* _PROBLEM DETAILS_: Report every line of the records below that contains the word "development".

--- INPUT FOR THIS TASK Enclosed Below ---

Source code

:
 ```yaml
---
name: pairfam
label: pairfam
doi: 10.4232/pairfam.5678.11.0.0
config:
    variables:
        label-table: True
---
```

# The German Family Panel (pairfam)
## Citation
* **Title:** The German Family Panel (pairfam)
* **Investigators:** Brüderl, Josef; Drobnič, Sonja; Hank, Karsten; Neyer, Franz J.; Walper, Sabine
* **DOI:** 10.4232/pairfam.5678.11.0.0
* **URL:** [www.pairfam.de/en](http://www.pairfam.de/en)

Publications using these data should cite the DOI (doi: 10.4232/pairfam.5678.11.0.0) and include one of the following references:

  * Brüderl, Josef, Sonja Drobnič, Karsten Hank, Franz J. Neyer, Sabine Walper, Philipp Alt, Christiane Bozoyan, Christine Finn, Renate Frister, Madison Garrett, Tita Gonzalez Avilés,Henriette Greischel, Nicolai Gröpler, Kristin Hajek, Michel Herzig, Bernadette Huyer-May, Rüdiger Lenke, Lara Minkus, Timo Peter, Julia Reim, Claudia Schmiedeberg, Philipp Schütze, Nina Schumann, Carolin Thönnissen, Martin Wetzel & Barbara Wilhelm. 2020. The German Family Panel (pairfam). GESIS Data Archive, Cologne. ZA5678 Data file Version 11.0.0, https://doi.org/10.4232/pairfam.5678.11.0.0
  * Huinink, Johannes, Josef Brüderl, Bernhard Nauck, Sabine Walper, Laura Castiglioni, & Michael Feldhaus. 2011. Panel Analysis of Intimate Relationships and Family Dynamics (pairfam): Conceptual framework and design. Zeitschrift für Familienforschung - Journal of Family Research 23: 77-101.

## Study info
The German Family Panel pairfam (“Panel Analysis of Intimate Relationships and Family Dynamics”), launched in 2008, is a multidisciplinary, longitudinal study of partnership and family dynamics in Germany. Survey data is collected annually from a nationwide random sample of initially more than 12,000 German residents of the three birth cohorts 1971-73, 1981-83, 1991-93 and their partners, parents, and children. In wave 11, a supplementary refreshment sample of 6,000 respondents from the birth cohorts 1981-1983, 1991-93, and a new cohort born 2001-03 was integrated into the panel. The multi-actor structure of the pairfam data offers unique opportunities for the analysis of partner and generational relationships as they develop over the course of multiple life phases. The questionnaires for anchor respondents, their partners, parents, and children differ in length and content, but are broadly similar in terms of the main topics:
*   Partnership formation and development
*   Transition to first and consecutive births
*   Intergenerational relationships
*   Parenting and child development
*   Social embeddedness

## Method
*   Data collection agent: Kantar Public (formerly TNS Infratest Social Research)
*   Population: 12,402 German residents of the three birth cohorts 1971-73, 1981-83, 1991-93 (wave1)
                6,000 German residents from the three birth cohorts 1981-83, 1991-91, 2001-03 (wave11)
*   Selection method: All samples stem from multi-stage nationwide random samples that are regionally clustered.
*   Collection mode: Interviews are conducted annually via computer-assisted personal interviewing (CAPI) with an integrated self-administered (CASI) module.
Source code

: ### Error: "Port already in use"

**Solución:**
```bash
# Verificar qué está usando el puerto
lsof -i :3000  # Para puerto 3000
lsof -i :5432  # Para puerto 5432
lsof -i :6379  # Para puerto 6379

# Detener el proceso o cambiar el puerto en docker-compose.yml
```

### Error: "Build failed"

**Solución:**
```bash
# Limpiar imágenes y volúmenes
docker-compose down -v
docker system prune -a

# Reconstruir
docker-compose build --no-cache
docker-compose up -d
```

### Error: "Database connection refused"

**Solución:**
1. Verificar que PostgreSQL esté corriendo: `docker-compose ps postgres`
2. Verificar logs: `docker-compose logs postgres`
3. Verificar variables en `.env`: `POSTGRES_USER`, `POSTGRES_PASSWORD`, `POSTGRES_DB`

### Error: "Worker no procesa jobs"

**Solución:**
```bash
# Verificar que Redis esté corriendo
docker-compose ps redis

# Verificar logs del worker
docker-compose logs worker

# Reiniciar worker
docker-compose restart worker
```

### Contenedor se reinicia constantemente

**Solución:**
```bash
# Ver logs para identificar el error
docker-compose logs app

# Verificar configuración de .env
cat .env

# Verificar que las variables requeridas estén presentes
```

--- End of Enclosed INPUT FOR THIS TASK ---

* _RESULT OF THE EXERCISE_:
*   Partnership formation and development
*   Parenting and child development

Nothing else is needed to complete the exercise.